This is disingenuous. arm32's Thumb-2 (which has been around since 2003) supports both 16-bit and 32-bit instructions in a single mode, making it directly comparable to RV32C.
Thumb-2 is better designed than Thumb was, but it is still a separate CPU mode.
And it got far less use than it deserved, because of this. It doesn't do everything, and switching has a significant cost. This cost is in contrast with RISC-V's C extension.
> [Thumb-2] doesn't do everything, and switching has a significant cost.

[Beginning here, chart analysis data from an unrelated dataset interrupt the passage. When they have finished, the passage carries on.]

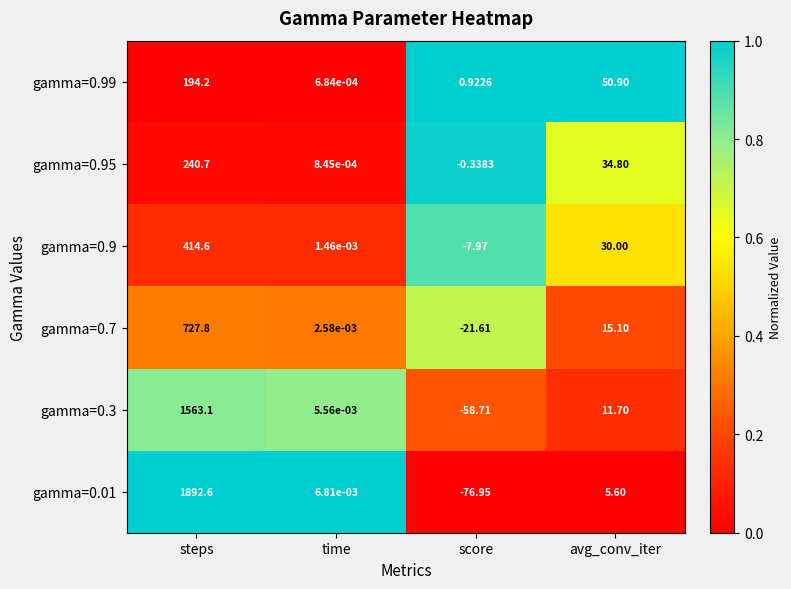

Which series has the largest total across all categories?

gamma=0.01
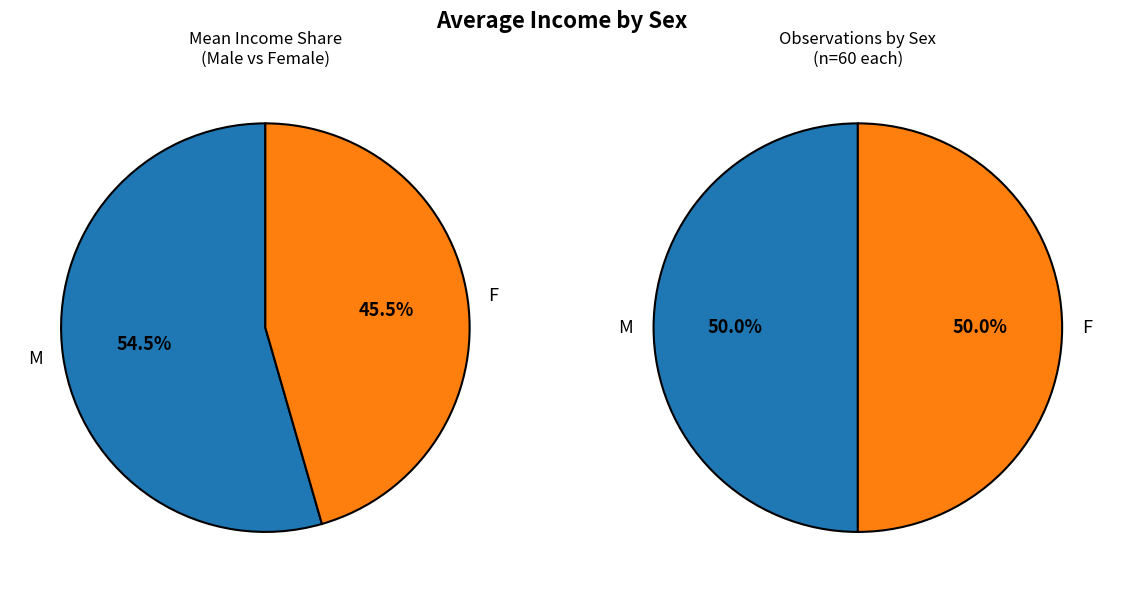

Rank the categories by value from highest to lowest.

M, F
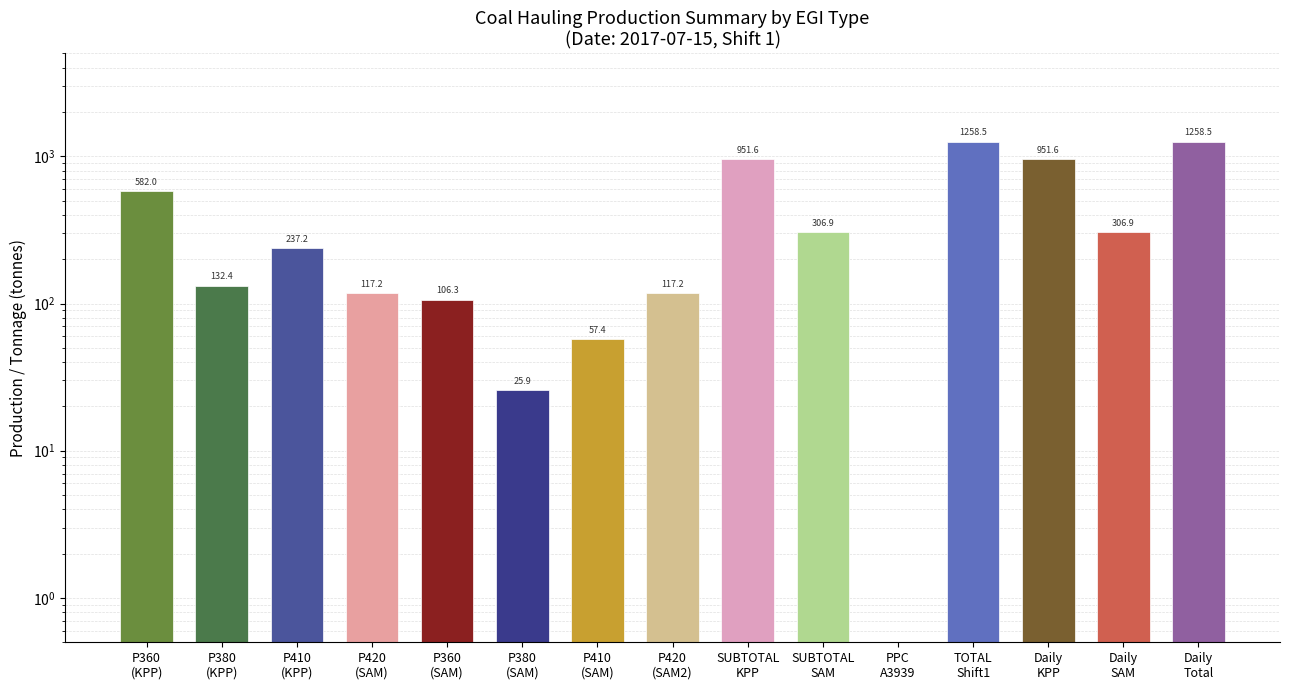

What position from the left is Daily
KPP?

13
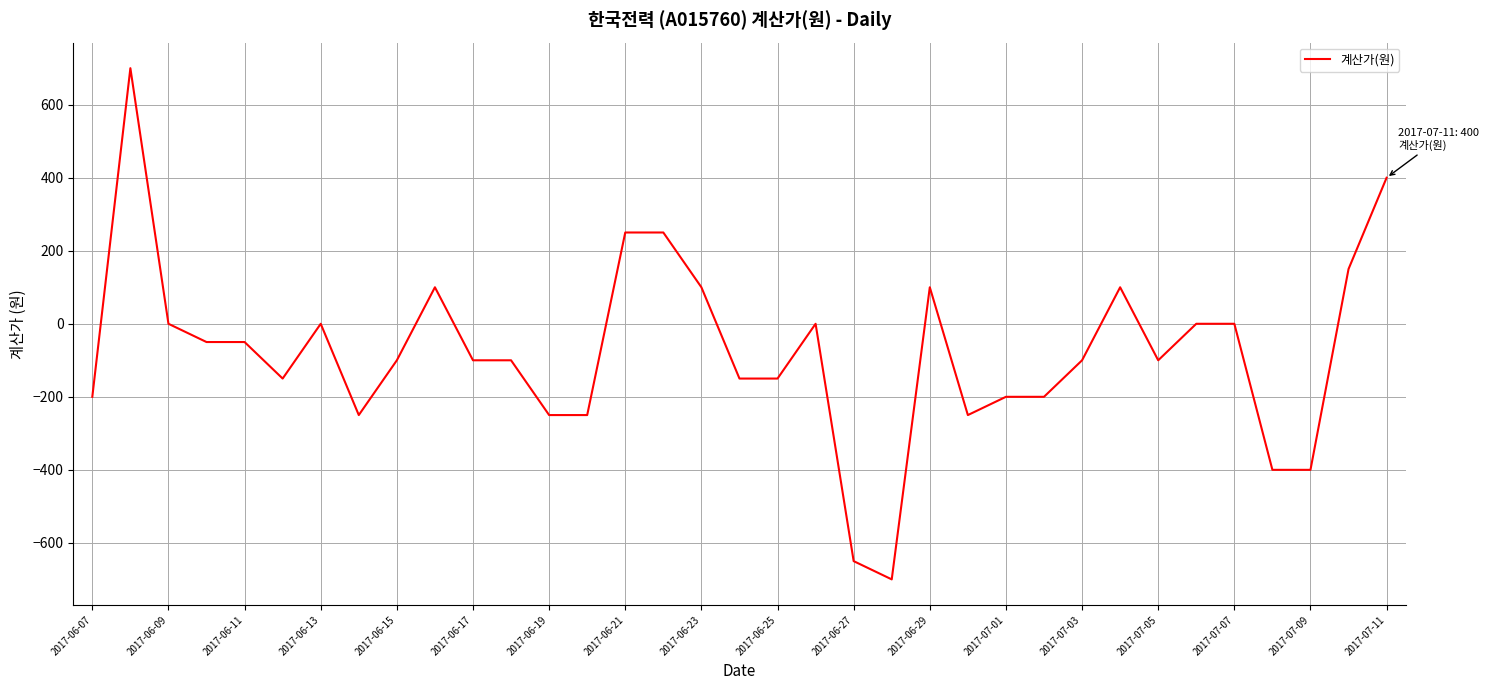

What is the greatest value displayed?

700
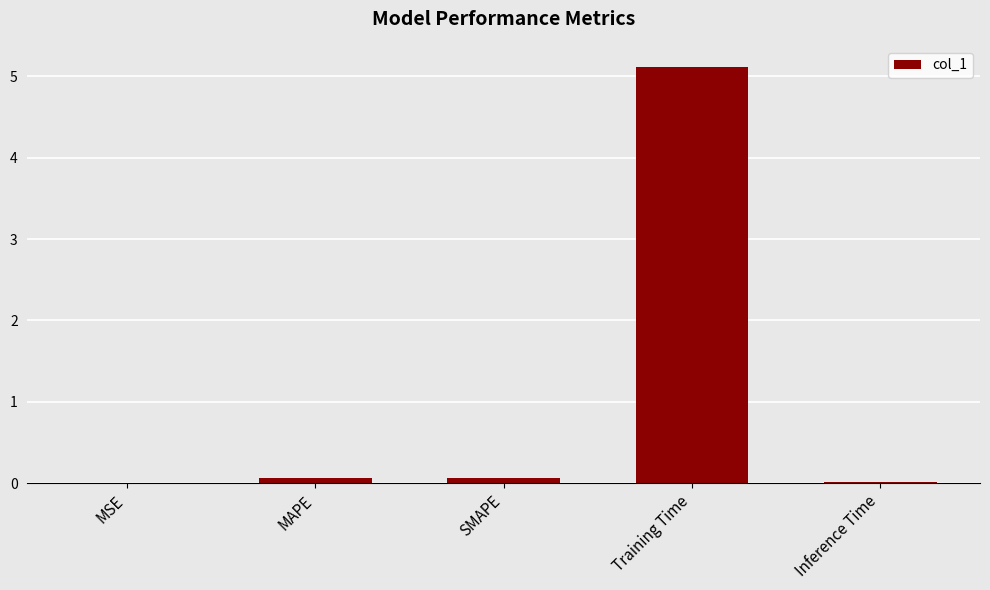

What is the sum of all values?

5.3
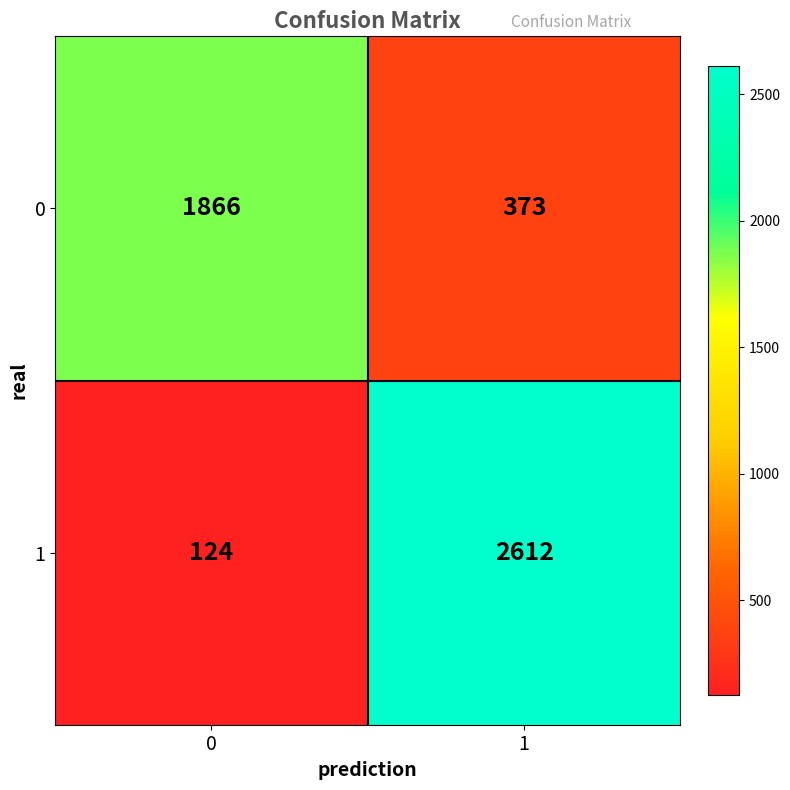

Reading left to right, transcribe all the data shown in this chart.

0: 1866	373
1: 124	2612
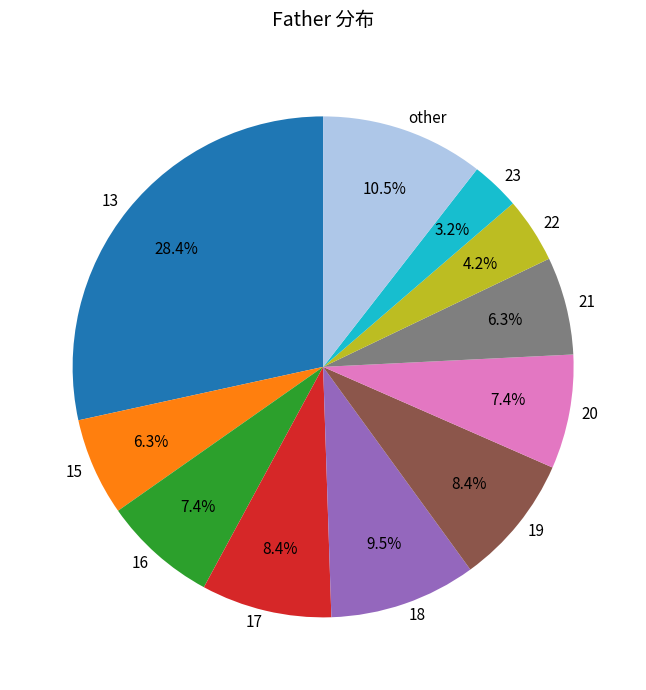

To the nearest percent, what percentage of the pie is 17?

8%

Technically true, but irrelevant. Cortex-M is thumb-only and can't switch. Cortex-A processors that support both Thumb and ARM instructions almost never actually switch at all.
That is not correct. At least before ARMv8, most processors that could run both Thumb and ARM switch very frequently, up the point some libraries could be Thumb while others were ARM (i.e. within the same task!). A lot (but not all) of Android for ARMv7 is actually Thumb(-2). This is why "interworking" is such a hot topic.
Also, contrary to what the above poster says, switching does not have a "high cost", it is rather similar to the cost of a function call.
It literally is a function call, most of the time.
And yeah, thumb-2 was the preferred encoding for 32b iOS and Android, and the only supported encoding for Windows phone, so it was used on billions of devices.
There is an E version of the ISA with a reduced register set, but this is a separate thing.
RISC-V has variants with 32 bit, 64 bit, or (not yet fully specified or implemented) 128 bit registers.
RISC-V has instructions of length 32 bits and, optionally but almost universally, 16 bit length.